「走るときに脚が上がらない」
「股関節のキレがない」
そんな方に脚の付け根から自然に脚が上がる感覚を掴むドリル「2ステップ腿上げ」を紹介します。
このドリルでは、以前紹介した「片脚腿上げ」よりスプリント動作に近い切り返し感覚を養うことができます。
片脚腿上げのやり方はこちらの記事で解説☟
【初心者・小学生向け】脚を引き上げる片脚腿上げの正しいやり方
2ステップ腿上げとは
股関節主導で脚を引き上げながらスプリントで必要な「切り返しの速さ」を身につけるためのドリルです。
支持脚で2回ステップを踏むことで通常の腿上げよりも、脚の切替にフォーカスします。
- 脚の切替えの速さ向上
- 脚の付け根(腸腰筋)から脚を上げる感覚作り
脚を素早く入れ替えるための「感覚」とそれを支える「筋力」の両方を鍛えることができます。

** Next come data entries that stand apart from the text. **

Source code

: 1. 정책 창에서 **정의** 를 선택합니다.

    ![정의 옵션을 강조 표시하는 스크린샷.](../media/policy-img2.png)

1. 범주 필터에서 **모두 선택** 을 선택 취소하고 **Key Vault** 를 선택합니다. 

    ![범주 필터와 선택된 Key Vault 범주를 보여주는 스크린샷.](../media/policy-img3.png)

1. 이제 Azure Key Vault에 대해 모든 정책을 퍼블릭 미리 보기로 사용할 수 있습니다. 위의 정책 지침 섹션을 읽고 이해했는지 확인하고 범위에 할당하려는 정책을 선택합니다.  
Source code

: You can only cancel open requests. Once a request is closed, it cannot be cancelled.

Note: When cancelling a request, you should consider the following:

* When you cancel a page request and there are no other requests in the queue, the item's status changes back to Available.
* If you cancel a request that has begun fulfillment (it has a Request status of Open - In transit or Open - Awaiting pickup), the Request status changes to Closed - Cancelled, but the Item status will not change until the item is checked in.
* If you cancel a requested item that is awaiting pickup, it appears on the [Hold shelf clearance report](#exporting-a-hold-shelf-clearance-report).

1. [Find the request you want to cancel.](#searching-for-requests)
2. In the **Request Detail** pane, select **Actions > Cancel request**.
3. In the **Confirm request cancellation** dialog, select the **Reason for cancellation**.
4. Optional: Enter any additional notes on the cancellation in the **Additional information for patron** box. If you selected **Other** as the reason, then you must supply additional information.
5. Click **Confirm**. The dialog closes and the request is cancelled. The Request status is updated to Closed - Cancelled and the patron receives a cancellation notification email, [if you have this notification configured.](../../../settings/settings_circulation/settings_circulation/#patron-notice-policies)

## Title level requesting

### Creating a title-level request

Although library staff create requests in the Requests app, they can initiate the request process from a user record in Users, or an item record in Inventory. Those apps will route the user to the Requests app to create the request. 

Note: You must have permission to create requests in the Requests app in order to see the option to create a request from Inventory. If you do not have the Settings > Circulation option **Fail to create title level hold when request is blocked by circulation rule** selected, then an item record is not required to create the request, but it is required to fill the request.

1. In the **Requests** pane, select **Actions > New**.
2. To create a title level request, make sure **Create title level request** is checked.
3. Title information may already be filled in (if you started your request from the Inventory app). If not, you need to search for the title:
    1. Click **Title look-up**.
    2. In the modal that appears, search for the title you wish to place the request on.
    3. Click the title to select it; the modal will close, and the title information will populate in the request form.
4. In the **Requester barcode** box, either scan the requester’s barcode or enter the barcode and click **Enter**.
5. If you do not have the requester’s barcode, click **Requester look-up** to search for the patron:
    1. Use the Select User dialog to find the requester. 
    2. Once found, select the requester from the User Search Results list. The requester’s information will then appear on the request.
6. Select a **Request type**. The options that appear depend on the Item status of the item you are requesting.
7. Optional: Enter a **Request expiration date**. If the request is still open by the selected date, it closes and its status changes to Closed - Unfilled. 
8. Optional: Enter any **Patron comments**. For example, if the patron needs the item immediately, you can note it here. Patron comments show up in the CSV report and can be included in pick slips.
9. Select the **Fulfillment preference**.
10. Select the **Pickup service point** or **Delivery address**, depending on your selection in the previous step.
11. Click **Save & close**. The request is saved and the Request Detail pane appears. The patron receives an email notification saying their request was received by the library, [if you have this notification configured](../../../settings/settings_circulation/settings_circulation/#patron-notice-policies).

スプリントトレーニングの前段やウォーミングアップの一環として行います。
目指す姿(上手くできるとこうなる)
- 腸腰筋を使い脚を付け根から引き上げる
- 挟み込み動作が安定して足運びがスムーズになる
- 脚の切替えが速くなりピッチが上がる
2ステップ腿上げのやり方
通常の腿上げの形(太腿が地面と平行・姿勢はまっすぐ)を保ったまま、脚を入れ替える際に支持脚で2回ステップを刻む
※「トン・トン」と小さくリズムを刻むイメージです。
実際のリズムや脚の切替タイミングは動画で確認してみてください☟
練習のステップ
その場→ゆっくり進む→マーカーを使い歩幅と動きを固定して行う
基本フォーム
- 太腿は地面と平行くらいまで上げる
- 上げた脚の膝は畳む(開き過ぎない)
- 姿勢はまっすぐ
- つま先は90°を目安に固定
- 脚上げと腕を引くタイミングを合わせる
意識するポイント
- 脚の入れ替えは素速く
⇒支持脚が接地した瞬間に反対脚が上がりきる
注意点
- 上体が後傾しないようにする
- 間のステップは急がず余裕を持って行う
2ステップ腿上げの練習での取り入れ方
︎動き作り、意識づけの場合(初心者,小学生向け)
- ミニハードルやマーカーを使用
- 2ステップ腿上げ→ノーマル腿上げ
歩幅は2〜3足長で8〜10台くらい
これを3〜5本を目安にやってみてください。
頻度は週に1~2回でOKです。
普通のマーカーでも十分ですがミニハードルがあると高さを意識しやすいです。
解説動画でも使用したミニハードルはこちらの記事で紹介しています☟
【短距離】ドリルや動きづくりに最適|スプリンター必携「ミニハードル」の効果と使い方
フォームの習得と走りの感覚に繋げるために、まずは動作の反復を行いましょう。
︎補強として強化の場合(中級者向け)
- チューブをつけて抵抗を増やす
- マーク 20〜30台
- 40mで連続切替
基本フォームは変えずに負荷をかけたり距離を増やすことで筋力強化を行います。
応用編|挟み込みステップ
2ステップ腿上げからさらに切返しの速さにフォーカスしたドリルです。
基本の2ステップ腿上げに慣れてきた人や、切り返し動作でさらにキレを追求したい人におすすめです。
*このドリルも先ほどの動画の後半で紹介しています。
まとめ
2ステップ腿上げを行うと
- 脚が上がるだけでなく
- 切替が早くなり結果的にピッチアップに繋がる
- 接地が整い腰高フォームの基礎固めになる
動き作りの段階からスプリントにつながるピッチアップの土台を作ることができます。
やり方と目的の理解ができたら、あとは実践してみるだけです。
感覚が掴めたら基本の腿上げやスプリントに繋げていきましょう。